Thursday, October 20, 2016

The vertical edges of the stairs: a late-night rant about accessibility and academic buildings

On many university webpages, photographs of heritage buildings take centre stage. Old buildings speak to us, with weathered walls lining weathered halls, and hardwood floors trampled to a patina. I love seeing echoes of the past - even the gnarly bits. But here’s a gnarly piece of the present, and future: our fetishization of these lovely old buildings means that some of us cannot get inside. Indeed, the squeaky staircase with intricate railings is gorgeous. But it’s a monument to an inaccessible past, and a barrier to my future. Where you see the horizontal boards where your feet will land on your route upstairs, I see the vertical edges that could one day confine me to the ground floor, or exile me from the building.
Let’s put it starkly: if you do not build an elevator, I might not have a job. I want nothing more than to work as a historian, in a university. Researching and teaching about the past drive me. In a couple of years, I’ll likely be searching for an academic job. This is an uphill battle for anyone working on a PhD in the humanities, and we don’t all succeed. However, I have a disability, and can’t count on always being able to walk. In my field, that is a massive additional barrier to employment, by virtue of the built environment. The pool of jobs available to me will decrease with every step I cannot climb. Many universities have dozens of lovely heritage buildings: buildings where the toilets have personalities of their own, and none are wheelchair accessible; buildings with ornate staircases, and no elevator; buildings that are important, apparently, but not important enough that I have an equal right to access them. 
When you use heritage as a justification for not making buildings accessible, we are situating the value of that space solely in the past. You are also commemorating a history that prioritizes the voices and activities of those who can climb stairs, open doors, and move easily through the spaces in our community. When you tell me that you can’t bear to change a historic building, you are telling me that you value the aesthetics in commemorating privileged lives over and above taking steps towards universal access. Claims that a building simply “can’t” be made accessible are, by and large, oversimplified. It’s not that you can’t - it’s that you won’t prioritize it. Organizations instead allocate budget lines to maintaining an inaccessible status quo, claiming to have too many other important projects, to being stretched thin. But disabled people are stretched thin, preparing for plan B, plan C, plan D, plan E, arranging and rearranging our lives to compensate for other people’s reluctance to plan. 

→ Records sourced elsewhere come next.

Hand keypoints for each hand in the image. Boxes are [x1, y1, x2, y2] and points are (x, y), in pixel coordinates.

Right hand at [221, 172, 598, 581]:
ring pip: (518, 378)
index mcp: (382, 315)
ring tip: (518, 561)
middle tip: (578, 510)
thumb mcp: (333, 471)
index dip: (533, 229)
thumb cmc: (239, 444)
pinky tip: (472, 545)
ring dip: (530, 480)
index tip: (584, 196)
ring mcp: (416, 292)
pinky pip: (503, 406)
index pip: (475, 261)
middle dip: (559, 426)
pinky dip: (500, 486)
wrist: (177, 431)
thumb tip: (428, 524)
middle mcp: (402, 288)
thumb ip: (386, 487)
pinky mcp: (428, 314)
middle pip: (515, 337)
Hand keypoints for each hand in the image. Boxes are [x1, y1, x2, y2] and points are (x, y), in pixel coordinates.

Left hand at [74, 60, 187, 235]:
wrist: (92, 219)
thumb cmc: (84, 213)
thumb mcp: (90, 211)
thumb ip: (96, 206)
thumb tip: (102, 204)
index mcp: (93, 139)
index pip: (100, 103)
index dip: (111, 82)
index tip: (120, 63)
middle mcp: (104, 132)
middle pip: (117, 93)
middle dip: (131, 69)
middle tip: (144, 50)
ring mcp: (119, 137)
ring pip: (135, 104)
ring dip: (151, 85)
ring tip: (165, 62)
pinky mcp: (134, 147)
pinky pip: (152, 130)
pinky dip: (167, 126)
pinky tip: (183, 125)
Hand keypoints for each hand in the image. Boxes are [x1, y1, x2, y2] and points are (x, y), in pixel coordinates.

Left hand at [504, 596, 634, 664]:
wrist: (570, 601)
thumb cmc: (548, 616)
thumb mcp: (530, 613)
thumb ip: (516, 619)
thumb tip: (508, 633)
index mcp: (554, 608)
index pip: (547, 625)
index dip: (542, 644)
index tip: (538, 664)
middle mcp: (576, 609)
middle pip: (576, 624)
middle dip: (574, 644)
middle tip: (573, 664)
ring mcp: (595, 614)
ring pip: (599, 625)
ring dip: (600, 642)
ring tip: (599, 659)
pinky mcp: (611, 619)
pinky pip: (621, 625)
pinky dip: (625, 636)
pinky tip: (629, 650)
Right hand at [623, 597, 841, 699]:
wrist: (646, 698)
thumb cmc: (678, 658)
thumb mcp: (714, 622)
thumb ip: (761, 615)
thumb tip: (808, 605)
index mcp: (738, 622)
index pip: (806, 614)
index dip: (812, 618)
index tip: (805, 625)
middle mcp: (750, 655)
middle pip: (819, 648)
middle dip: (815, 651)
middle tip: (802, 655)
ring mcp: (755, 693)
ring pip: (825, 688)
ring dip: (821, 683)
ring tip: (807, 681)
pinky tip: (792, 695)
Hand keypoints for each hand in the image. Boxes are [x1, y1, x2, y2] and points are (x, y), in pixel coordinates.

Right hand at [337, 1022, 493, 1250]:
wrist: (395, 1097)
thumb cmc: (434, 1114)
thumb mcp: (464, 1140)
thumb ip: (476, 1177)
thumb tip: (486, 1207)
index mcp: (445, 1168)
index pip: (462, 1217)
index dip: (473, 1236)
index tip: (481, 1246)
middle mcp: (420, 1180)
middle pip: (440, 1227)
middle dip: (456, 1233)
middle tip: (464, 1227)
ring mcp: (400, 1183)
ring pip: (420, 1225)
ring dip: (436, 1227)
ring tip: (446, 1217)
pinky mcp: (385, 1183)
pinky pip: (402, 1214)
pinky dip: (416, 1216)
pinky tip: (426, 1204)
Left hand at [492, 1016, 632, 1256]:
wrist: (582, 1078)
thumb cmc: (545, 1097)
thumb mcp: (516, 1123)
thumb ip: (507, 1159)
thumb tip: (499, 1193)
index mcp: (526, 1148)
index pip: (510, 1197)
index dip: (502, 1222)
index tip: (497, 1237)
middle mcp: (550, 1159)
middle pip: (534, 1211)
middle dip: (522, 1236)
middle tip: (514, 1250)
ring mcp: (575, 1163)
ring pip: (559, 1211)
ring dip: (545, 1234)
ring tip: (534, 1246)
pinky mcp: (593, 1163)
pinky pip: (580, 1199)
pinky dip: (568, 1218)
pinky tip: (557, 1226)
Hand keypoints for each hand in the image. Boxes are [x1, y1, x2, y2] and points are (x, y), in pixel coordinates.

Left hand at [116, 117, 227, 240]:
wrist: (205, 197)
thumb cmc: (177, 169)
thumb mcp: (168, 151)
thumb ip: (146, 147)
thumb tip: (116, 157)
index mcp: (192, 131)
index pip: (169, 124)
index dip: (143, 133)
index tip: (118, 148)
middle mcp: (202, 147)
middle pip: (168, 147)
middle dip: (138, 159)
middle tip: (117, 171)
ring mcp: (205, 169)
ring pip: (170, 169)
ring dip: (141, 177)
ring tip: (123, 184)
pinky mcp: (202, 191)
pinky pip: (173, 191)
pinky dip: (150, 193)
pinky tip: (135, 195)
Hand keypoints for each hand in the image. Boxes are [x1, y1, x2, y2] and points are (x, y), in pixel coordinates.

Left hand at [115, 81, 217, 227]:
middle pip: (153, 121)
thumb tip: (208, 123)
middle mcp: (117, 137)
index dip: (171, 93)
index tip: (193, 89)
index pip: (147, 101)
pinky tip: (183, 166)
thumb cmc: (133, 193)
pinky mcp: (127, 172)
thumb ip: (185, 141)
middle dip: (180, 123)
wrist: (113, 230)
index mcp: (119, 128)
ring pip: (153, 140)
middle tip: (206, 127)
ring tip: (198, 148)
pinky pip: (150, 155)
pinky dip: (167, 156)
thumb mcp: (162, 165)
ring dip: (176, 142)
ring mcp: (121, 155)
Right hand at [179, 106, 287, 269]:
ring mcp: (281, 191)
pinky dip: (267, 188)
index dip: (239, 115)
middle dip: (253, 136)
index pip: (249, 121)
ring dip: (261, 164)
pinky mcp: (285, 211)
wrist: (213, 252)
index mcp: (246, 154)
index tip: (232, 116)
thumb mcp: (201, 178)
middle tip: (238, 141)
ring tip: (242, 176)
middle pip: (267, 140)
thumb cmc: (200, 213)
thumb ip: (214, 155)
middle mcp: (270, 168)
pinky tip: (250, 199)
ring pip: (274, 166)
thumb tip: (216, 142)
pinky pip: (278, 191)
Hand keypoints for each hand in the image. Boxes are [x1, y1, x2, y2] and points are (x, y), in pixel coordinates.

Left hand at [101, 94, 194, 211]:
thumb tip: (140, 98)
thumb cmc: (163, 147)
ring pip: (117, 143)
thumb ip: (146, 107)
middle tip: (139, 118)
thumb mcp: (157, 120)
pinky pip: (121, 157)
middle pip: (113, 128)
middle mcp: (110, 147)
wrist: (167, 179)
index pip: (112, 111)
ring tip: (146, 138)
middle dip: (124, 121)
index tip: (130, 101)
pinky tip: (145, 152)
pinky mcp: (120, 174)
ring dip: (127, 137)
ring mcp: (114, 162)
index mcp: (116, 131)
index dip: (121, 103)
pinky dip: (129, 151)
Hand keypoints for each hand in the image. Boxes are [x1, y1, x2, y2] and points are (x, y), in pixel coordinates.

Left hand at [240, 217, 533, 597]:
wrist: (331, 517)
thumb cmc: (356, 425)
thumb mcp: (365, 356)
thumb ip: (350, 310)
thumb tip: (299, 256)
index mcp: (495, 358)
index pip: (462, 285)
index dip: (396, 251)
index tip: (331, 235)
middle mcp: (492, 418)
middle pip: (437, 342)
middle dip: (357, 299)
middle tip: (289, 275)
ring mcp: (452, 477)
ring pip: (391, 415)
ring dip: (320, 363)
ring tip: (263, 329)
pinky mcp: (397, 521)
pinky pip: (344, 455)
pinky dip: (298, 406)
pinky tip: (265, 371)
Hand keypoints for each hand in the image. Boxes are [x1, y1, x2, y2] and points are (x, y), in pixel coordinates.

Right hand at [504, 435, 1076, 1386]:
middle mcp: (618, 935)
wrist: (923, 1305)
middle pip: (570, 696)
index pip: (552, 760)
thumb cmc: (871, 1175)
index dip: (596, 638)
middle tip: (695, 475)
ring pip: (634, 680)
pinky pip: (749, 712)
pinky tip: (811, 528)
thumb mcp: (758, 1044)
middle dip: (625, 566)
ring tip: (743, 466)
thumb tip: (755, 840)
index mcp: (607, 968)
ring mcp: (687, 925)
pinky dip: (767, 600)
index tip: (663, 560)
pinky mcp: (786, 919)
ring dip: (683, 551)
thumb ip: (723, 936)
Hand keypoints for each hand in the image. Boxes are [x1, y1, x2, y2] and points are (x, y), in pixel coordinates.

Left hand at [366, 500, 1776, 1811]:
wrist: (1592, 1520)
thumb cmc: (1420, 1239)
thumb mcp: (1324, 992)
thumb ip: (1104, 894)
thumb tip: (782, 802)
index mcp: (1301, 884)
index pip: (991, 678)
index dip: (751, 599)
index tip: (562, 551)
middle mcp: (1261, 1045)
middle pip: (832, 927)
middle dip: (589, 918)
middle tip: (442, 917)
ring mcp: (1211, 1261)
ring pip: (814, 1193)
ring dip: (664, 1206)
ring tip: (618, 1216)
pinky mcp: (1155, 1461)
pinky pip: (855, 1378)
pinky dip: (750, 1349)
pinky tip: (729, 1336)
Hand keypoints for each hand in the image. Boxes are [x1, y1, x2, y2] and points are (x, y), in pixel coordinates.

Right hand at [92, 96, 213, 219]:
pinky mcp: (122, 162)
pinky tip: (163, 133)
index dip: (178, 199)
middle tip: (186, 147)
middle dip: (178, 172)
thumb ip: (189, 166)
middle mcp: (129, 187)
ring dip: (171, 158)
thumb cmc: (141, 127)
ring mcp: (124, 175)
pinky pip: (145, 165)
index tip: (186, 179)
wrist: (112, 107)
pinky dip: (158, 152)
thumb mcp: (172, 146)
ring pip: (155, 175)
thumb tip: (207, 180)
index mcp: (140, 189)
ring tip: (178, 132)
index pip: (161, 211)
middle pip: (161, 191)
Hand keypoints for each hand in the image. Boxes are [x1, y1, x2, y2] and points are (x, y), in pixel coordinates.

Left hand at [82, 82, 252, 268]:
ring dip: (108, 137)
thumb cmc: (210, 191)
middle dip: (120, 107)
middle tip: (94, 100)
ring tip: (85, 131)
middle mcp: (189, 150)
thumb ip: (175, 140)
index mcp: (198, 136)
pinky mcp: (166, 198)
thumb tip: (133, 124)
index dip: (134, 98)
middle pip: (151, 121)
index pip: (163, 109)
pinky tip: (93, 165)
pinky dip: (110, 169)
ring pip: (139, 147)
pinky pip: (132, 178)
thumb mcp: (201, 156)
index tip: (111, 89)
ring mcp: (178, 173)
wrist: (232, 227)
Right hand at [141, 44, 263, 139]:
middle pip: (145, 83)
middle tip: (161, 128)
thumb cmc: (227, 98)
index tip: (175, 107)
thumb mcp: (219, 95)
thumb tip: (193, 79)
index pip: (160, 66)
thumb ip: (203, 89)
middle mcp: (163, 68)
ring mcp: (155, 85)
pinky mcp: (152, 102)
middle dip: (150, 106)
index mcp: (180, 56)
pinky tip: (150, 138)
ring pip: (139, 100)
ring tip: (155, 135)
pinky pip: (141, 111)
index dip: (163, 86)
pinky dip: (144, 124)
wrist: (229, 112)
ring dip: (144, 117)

We need allies. Ask about accessibility, even if you think it doesn’t affect you personally. If you have a job in an inaccessible building, take the responsibility to push for changes in your workplace, so that mobility isn’t an unofficial requirement for those who work with you and learn from you. Institute a policy to hold events only at accessible venues, even if those spaces are more expensive. Remember, too, that your own mobility is only temporary. Bodies change. Buildings should, too.